Schumer asks EPA to probe pollution from Buffalo business

BUFFALO, N.Y. (WIVB) – Neighbors in Buffalo’s Seneca-Babcock community say dust from the Battaglia Demolition is ruining their quality of life.

Seneca-Babcock Community Block Club President Arthur Robinson said, “The summertime is totally ruined because the dust is so bad on our homes and on our porches, on our vehicles, you can’t even walk down the street without getting dust in your eyes.”

The dust from the concrete crushed at the plant has never been tested for pollutants, but residents believe it’s making them sick. Senator Charles Schumer believes their health concerns are valid and visited the neighborhood Wednesday to join their fight.

“Residents of this neighborhood have been battling health issues. People suffer from migraines, bloody noses and in some of the worst cases people have reported trouble breathing and their kids with asthma,” said Schumer.

So far, the senator says Battaglia has successfully fought against state requirements to meet clean air standards by finding loopholes and exemptions in state law. He says it’s time the federal Environmental Protection Agency steps in.

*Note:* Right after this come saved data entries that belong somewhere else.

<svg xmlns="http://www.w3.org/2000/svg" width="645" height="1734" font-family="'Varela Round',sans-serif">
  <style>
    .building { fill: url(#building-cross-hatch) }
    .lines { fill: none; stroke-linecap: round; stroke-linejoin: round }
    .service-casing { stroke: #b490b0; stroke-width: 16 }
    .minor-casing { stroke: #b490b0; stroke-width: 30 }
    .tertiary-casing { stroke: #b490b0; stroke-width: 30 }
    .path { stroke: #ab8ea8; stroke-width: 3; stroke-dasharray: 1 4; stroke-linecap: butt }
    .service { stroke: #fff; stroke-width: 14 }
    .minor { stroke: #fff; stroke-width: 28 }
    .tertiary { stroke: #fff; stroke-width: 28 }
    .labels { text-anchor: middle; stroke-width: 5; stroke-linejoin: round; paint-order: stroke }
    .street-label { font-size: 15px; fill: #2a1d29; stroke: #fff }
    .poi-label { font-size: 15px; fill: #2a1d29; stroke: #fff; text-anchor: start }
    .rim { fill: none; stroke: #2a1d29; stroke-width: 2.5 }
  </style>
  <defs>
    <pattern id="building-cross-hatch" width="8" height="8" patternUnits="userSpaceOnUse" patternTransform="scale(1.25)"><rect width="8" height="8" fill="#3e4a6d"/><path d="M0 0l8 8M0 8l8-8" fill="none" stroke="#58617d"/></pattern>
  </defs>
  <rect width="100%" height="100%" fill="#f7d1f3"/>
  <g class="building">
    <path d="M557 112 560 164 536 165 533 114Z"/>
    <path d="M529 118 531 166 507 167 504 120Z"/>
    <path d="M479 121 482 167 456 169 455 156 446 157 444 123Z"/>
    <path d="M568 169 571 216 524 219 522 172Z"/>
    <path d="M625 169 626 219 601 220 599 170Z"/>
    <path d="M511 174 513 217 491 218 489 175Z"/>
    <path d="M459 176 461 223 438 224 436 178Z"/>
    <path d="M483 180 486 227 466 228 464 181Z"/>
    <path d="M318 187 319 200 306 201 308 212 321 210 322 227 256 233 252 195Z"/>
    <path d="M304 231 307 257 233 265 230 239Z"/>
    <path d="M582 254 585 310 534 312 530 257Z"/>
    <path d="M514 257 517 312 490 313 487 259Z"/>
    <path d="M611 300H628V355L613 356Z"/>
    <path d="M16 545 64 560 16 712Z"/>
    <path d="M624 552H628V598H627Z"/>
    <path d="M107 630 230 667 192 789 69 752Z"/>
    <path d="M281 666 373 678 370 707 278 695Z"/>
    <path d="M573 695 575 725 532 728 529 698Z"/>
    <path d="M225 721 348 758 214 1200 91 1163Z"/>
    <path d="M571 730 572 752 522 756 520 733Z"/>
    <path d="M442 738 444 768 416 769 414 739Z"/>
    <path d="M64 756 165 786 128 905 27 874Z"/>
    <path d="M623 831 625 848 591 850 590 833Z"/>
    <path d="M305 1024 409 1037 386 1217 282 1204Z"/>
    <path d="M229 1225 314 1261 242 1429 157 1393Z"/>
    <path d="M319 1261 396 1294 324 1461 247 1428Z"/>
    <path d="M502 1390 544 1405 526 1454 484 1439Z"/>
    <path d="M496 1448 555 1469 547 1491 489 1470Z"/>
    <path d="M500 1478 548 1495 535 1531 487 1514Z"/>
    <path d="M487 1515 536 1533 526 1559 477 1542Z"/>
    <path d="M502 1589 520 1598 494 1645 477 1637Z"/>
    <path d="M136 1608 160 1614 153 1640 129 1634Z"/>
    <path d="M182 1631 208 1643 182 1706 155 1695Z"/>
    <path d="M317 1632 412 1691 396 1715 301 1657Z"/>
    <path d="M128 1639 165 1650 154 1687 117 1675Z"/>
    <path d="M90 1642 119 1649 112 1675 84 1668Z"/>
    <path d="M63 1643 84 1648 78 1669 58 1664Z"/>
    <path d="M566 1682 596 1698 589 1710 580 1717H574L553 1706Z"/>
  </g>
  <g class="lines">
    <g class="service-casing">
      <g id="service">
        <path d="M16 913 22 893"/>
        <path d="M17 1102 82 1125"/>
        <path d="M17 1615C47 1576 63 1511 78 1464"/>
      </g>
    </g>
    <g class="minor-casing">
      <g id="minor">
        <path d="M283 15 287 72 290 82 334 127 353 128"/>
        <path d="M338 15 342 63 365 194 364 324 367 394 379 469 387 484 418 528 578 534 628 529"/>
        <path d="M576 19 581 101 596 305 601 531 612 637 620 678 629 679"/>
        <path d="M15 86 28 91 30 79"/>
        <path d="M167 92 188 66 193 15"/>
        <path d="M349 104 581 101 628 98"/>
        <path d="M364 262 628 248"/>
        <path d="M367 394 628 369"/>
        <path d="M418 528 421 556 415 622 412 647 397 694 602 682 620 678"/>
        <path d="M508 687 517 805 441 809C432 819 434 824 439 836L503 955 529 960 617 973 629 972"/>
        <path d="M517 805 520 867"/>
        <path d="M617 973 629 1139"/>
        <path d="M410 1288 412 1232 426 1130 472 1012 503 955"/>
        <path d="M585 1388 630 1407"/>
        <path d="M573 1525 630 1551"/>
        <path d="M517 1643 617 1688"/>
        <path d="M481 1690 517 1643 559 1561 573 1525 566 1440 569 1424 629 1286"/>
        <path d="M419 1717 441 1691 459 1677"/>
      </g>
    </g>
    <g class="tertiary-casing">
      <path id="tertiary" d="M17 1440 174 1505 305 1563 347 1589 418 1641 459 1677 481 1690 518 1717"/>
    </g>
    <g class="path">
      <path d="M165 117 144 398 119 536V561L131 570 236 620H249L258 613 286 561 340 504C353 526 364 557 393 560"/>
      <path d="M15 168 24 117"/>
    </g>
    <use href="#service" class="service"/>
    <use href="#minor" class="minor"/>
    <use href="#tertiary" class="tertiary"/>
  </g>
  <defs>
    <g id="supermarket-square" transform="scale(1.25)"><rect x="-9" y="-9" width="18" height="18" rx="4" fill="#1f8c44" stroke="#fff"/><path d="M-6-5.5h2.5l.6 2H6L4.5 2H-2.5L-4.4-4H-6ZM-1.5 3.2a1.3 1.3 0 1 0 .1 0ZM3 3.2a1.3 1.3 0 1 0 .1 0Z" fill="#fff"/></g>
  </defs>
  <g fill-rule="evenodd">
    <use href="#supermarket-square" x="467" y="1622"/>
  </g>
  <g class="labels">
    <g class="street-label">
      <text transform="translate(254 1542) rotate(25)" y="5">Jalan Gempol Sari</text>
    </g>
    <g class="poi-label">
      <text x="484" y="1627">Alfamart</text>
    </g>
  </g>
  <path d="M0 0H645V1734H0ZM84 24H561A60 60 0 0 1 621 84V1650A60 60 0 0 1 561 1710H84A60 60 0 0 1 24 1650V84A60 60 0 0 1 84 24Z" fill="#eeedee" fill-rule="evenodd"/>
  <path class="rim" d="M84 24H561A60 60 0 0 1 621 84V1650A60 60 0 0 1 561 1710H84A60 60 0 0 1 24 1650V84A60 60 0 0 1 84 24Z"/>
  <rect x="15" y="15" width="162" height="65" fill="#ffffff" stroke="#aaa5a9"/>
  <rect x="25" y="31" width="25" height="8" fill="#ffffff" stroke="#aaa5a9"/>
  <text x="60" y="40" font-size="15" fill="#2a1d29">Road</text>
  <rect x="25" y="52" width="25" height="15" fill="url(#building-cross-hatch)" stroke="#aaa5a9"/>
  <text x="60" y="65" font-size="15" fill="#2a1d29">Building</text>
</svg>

Schumer explained, “Federal law is much tougher, frankly, than state law with fewer loopholes and much tougher enforcement. We learned that at Tonawanda Coke, we’ve learned that at Love Canal, we’ve learned that at other places where there’s a lot of pollution.”

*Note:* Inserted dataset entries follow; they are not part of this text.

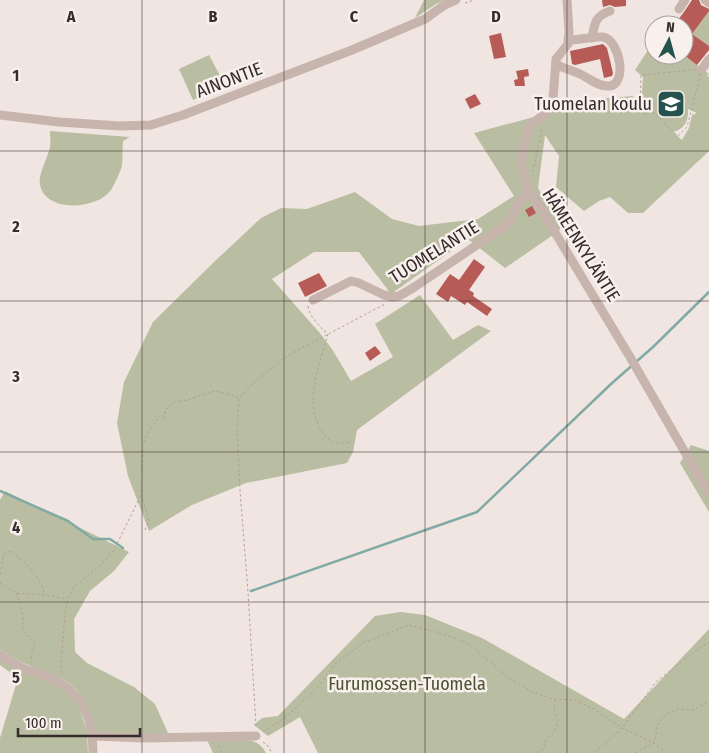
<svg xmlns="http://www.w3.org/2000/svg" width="709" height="753" font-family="'Fira Sans Condensed',sans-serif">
  <rect width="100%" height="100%" fill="#f0e5e0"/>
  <!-- green -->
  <g fill="#b9bda1" fill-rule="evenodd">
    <polygon points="424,0 445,0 436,4 415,18"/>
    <polygon points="709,11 709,46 692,34"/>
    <path d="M654,41V55H684L709,74L707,76L709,77V151L643,213H628L610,197L599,201L584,211L556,187L559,156L545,135L538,188L561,228L556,233L505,268L468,239L391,294L359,252H314L272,279L319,332L332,349L351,381L393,357L375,324L420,295L453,340L478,325L491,331L357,430L353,452L347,463L246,483L192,505L149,531L128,476L117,423L124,382L153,322L214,262L261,218L281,208L307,209L355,192L392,219L419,226L478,219L514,196L474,133L545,114L576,101L633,96L634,112L641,107L643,77L635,70ZM688,109L697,113L692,115L689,128L682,140L673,132C684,129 689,121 688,109Z"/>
    <polygon points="209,55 226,87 193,100 179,69"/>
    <path d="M50,131L130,137L123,141C122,149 123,158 122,165C121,171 114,185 111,190C97,210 44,213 40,184C38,175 48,157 50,147C51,142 50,136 50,131Z"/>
    <polygon points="691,445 709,451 709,512 680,463"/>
    <path d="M5,491L129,552L114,571L90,591L74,619L75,652L87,663L134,687L155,704L168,733L155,735L95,733C91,719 88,704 79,693C68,678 51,675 35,668C22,663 11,657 0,650V500Z"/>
    <polygon points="400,612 425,615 482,638 624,719 709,629 709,753 318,753 300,717 268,736 254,725 262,718 278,716 375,616"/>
    <polygon points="0,659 22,671 60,686 72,696 79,707 87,731 88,753 0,753 0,738 18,678 0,665"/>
    <path d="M207,740C217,740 247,738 255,742C260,744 264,749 266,753H213Z"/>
  </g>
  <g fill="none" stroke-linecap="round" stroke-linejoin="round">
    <!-- stream -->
    <g stroke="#82aaa4" stroke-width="2.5">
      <polyline points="0,491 68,521 93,539 110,539 123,548"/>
      <polyline points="251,591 477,512 611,384 653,347 709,292"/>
    </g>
  </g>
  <!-- building -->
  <g fill="#b75b57">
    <polygon points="602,0 626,0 626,6 615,7 610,5 603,7"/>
    <polygon points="692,0 699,0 701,5 709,9 709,11 692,34 709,46 709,50 697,65 684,55 684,25 674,25 684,12"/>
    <polygon points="501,33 506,57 494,59 489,36"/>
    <polygon points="603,44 607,48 613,73 612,76 604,78 600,59 575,65 572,64 570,51"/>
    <polygon points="528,69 529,76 524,77 525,86 515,86 514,80 518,79 516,71"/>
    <polygon points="475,94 481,104 470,109 465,99"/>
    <polygon points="532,206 536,213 529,217 525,210"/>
    <polygon points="474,259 485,267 469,290 474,293 473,296 492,309 487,316 467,302 465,305 451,296 448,302 436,294 450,274 459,280"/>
    <polygon points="319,273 327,286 305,297 298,283"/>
    <polygon points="375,346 381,353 370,361 365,353"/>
  </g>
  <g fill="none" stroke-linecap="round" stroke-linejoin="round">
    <!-- path -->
    <g stroke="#b29e97" stroke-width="1" stroke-dasharray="2.5 2.5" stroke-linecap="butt">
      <polyline points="465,3 474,0"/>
      <polygon points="702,69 687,127 678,136 651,110 645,114 640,107 641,75"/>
      <polyline points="217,92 214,87 217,81"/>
      <polyline points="533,172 542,127"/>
      <path d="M308,306C309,316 318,324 324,331L327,333"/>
      <path d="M328,334C320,364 304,398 320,428C327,442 337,445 352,442"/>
      <polyline points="164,419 166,410 174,402 188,400 204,394 215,391 228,394 239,398"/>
      <polyline points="145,530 149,521 146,509 141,495 143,444 148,433 157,420 166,410"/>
      <path d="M0,574L4,553L12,551C28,566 39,574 45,595"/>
      <polyline points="0,583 16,593 45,595 67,599"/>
      <polyline points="16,593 23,615 23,631 35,644 31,656 31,663"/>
      <polyline points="61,673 61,662 65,615 68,599 74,587 102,564 114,550 141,495"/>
      <polyline points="256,726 248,592 240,490 237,429 239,398 251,385 287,356 385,304"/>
      <polyline points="263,732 287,716 318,687 335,664 363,643 409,625 443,634 469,644 509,678 532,692 552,699 574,700 594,709 622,728 654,743 666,753"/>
      <polyline points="263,742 268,746 272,753"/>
      <polyline points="219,746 222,753"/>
      <polyline points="537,753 544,749 546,740 554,732 558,720 554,711 555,700"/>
      <polyline points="594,753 622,728 655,683 686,658 709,642"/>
      <polyline points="635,753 654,743 658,724 666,714 679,709 694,710 709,701"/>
    </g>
    <!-- minor -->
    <g stroke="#c7b4ad" stroke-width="9">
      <polyline points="567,0 569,32 568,44 556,59 553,99 545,114 530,125 525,142 521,163 529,193 533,196 630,357 709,494"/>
      <polyline points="705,0 709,3"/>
      <polyline points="679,9 685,0"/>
      <path d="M592,38C595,23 594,17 610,11"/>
      <path d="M556,64C564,69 572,70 580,74C589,78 598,87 609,86C628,85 620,40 603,37C598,36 576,40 568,40"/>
      <polyline points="702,69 709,59"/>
      <polyline points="0,115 59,122 120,126 151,125 183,115 352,50 425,19 443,6 456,0"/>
      <polyline points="313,300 351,281 359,283 384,295 393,297 399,296 413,288 508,224 520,200 529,193"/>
      <path d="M0,655C9,661 18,666 27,670C36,673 45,675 53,679C84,693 93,721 93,753"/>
      <polyline points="93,736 144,738 256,736"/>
    </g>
  </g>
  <!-- grid -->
  <path fill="none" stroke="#362c2b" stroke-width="1" stroke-opacity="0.55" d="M142,0V753M284,0V753M425,0V753M567,0V753M0,151H709M0,301H709M0,452H709M0,602H709"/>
  <!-- icons -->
  <defs>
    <symbol id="school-square" viewBox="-11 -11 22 22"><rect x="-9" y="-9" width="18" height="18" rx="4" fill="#25524d" stroke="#f8f0ec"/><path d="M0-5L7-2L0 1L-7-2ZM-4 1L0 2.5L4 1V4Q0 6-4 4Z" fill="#fff"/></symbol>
  </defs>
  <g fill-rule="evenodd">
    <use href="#school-square" x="655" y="88" width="32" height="32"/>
  </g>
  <g text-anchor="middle" stroke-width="5" stroke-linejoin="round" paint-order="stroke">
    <!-- street labels -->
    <g font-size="18" fill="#362c2b" stroke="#f8f0ec">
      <text transform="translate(229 80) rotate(-21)" y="6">AINONTIE</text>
      <text transform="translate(581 245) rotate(58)" y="6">HÄMEENKYLÄNTIE</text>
      <text transform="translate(434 252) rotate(-32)" y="6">TUOMELANTIE</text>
    </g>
    <!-- poi labels -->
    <g font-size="18" fill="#362c2b" stroke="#f8f0ec" text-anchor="end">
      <text x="652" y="110">Tuomelan koulu</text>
    </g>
    <!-- park labels -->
    <g font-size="18" fill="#4c5131" stroke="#f8f0ec">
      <text x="407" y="690">Furumossen-Tuomela</text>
    </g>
  </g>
  <g font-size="16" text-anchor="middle" font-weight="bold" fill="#362c2b" stroke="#f8f0ec" stroke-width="5" stroke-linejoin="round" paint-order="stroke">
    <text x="71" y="22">A</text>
    <text x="213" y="22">B</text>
    <text x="354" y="22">C</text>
    <text x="496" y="22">D</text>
    <text x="16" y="81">1</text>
    <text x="16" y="232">2</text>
    <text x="16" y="382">3</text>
    <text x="16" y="533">4</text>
    <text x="16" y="683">5</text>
  </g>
  <!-- north arrow -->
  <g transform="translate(669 40) rotate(6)"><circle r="24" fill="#f8f0ec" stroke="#aaa29f"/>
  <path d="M0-4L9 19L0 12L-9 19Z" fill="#25524d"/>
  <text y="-8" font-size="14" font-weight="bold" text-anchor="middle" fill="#362c2b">N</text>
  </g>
  <!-- scale -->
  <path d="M18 728v8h122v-8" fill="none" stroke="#362c2b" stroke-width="2.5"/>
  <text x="25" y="728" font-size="15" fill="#362c2b" stroke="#f8f0ec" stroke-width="4" paint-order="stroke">100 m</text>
</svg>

Not knowing what’s in the truckloads of concrete going into the plant each day is keeping some neighbors up at night.

Edward Loucks said, “I sleep better [and] I breathe better when I’m not at home and that’s not right.”

In a phone interview, Battaglia’s owner maintained he’s not breaking any laws and he’s trying to operate an honest business. The company wasn’t forced to apply for a state air quality permit because the concrete crusher they use is mobile. He also argues it’s too small to cause major pollution.